Ucapan Ulama Tentang Hadits Innamal a’malu binniyaat


Hadits Innamal a’malu binniyaat memiliki kedudukan yang agung sehingga Imam Bukhari menempatkannya pada awal kitab Shahih-nya. Demikian pula Taqiyudin Al-Maqdisi Rahimahullah dalam kitabnya ‘Umdatul Ahkam, Al-Imam As-Suyuthi Rahimahullah dalam Al-Jami’ush Shagir, dan Al-Imam An-Nawawi Rahimahullah dalam Al-Majmu’ Syarhul Muhadzdzab.

Diriwayatkan dari Al-Imam Asy-Syafi’i Rahimahullah bahwasanya beliau berkata: “Hadits ini merupakan sepertiga ilmu dan masuk dalam 70 bab fiqih.” (Syarah Shahih Muslim, 13/53)


Yang dimaksud dengan sepertiga ilmu, dijelaskan oleh Al-Imam Ahmad Rahimahullah dalam ucapan beliau: “pokok-pokok islam itu ada tiga hadits:

Hadits Umar Radhiyallahu 'anhu :
“Amalan-amalan itu hanyalah tergantung niatnya.”

Hadits Aisyah Radhiyallahu 'anha:
“Barangsiapa yang mengada-ada dalam urusan kami ini yang bukan berasal darinya maka ia tertolak.”

Dan hadits An-Nu’man bin Basyir:
“Yang halal itu jelas dan yang haram itu jelas.” (Fathul Bari, 1/11)

Abu dawud Rahimahullah berkata yang maknanya: “Aku melihat pada hadits musnad, ternyata aku dapatkan ada 4000 hadits. Kemudian aku melihat lagi, dan ternyata 4000 hadits tadi berporos di atas empat hadits, diantaranya hadits Umar Radhiyallahu 'anhu ini. (At-Tamhid karya ibnu Abdil Bar, 9/201)

Al-Imam Asy-Syaukani Rahimahullah menyatakan hadits ini memiliki banyak faedah dan selayaknya ditulis (dibahas) dalam satu kitab tersendiri. (Nailul Authar, 1/159)

────────────────

§ TUGAS TERTULIS 1
Tuliskan kembali tanpa perubahan bagian dari teks tentang hadits niat, mulai pada kata-kata yang memuat "Hadits Aisyah Radhiyallahu" dan berhenti setelah "(Fathul Bari, 1/11)".
§ TUGAS TERTULIS 2
Menurut teks tentang hadits niat, berapa jumlah hadits yang didapatkan Abu Dawud ketika ia melihat pada hadits musnad?
§ TUGAS TERTULIS 3
Tentukan apakah setiap pernyataan berikut sesuai dengan teks tentang hadits niat, lalu sertakan kutipan kata-kata penentunya dari teks.
(a) Imam Asy-Syafi'i menyatakan bahwa hadits ini masuk dalam 70 bab fiqih.
(b) Imam Ahmad menyatakan bahwa pokok-pokok Islam ada empat hadits.
(c) Asy-Syaukani menyatakan bahwa hadits ini selayaknya dibahas dalam satu kitab tersendiri.
Item-item yang ada tidak berperan apa pun dalam hal ini.

§ CUPLIKAN DATA
────────────────

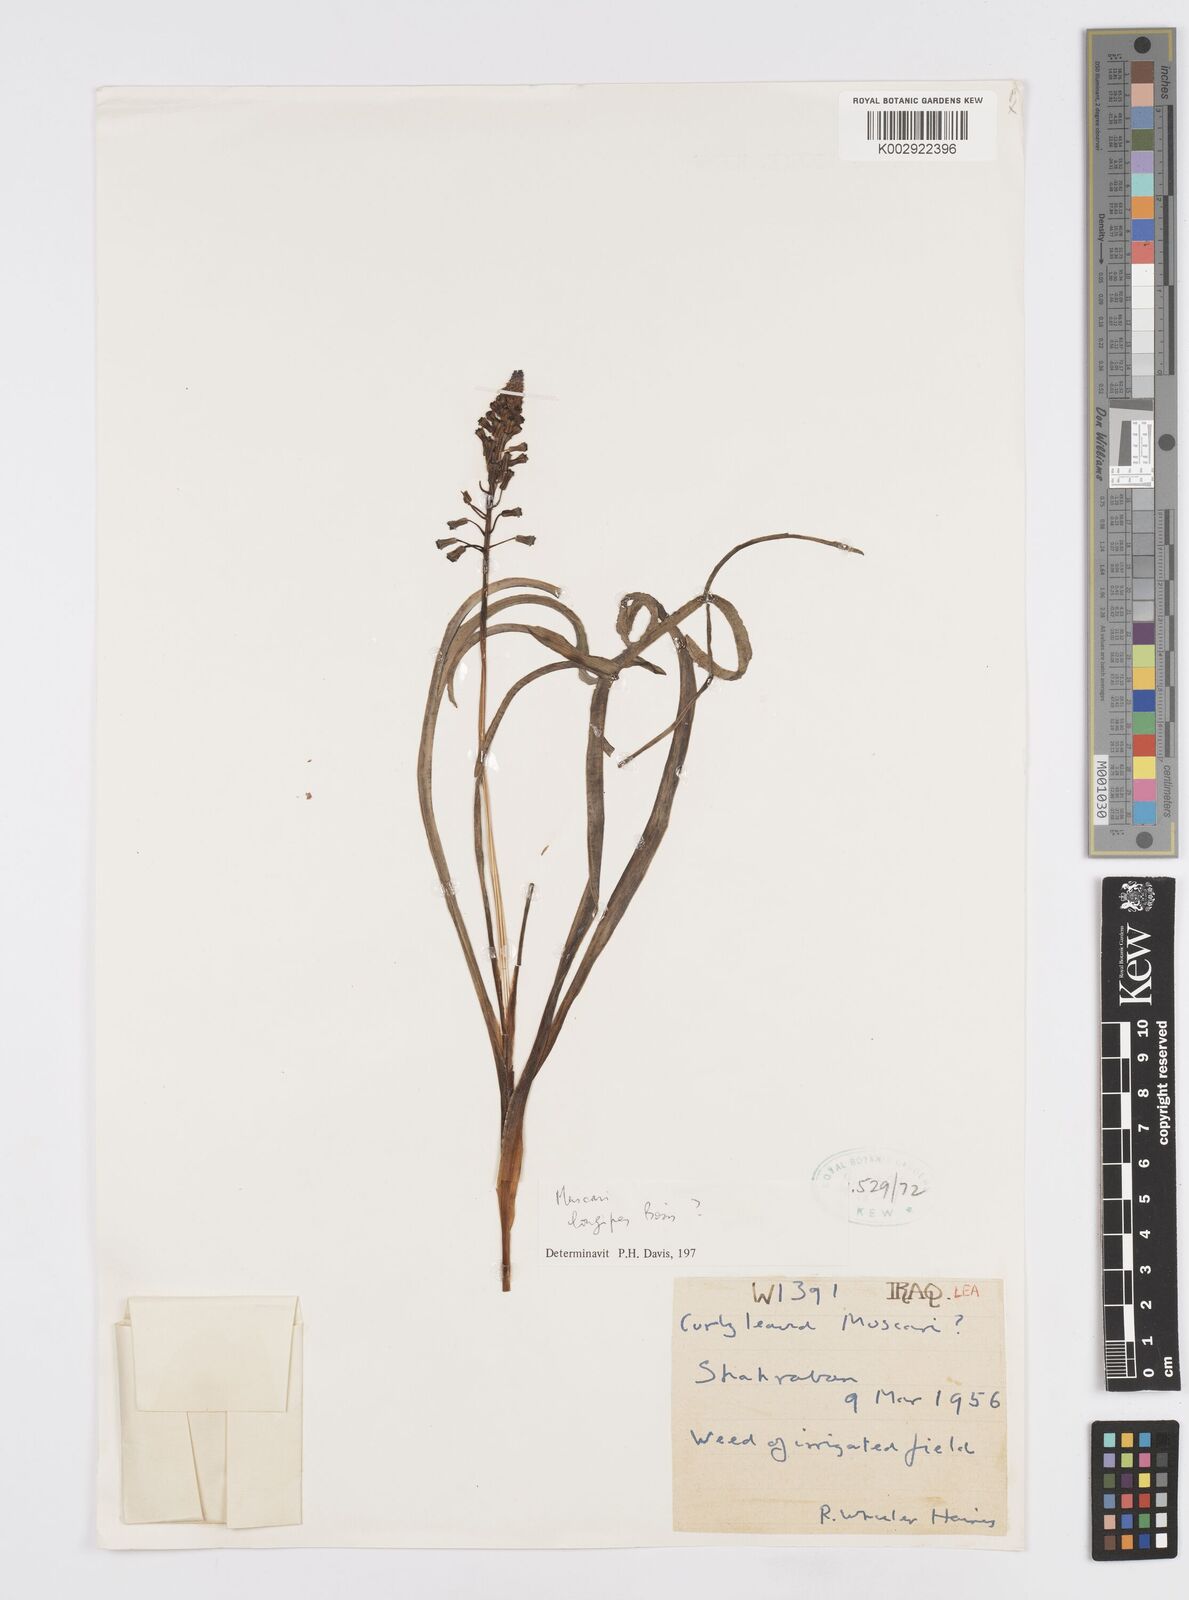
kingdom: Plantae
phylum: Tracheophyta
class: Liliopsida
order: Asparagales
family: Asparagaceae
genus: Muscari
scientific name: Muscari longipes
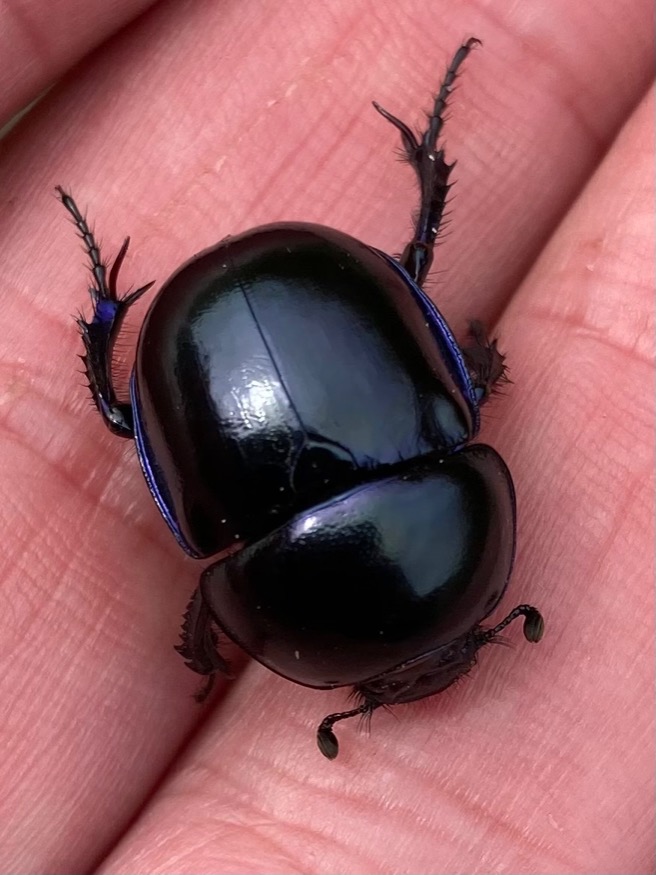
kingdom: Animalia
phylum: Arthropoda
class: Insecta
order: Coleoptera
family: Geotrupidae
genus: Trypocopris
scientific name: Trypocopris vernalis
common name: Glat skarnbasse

────────────────

§ JAWABAN AKHIR 1
Hadits Aisyah Radhiyallahu 'anha:
“Barangsiapa yang mengada-ada dalam urusan kami ini yang bukan berasal darinya maka ia tertolak.”

Dan hadits An-Nu’man bin Basyir:
“Yang halal itu jelas dan yang haram itu jelas.” (Fathul Bari, 1/11)

§ JAWABAN AKHIR 2
Abu Dawud mendapatkan 4000 hadits.

§ JAWABAN AKHIR 3
(a) Ya. Teks menyebutkan: "masuk dalam 70 bab fiqih".
(b) Tidak. Teks menyebutkan: "pokok-pokok islam itu ada tiga hadits".
(c) Ya. Teks menyebutkan: "selayaknya ditulis (dibahas) dalam satu kitab tersendiri".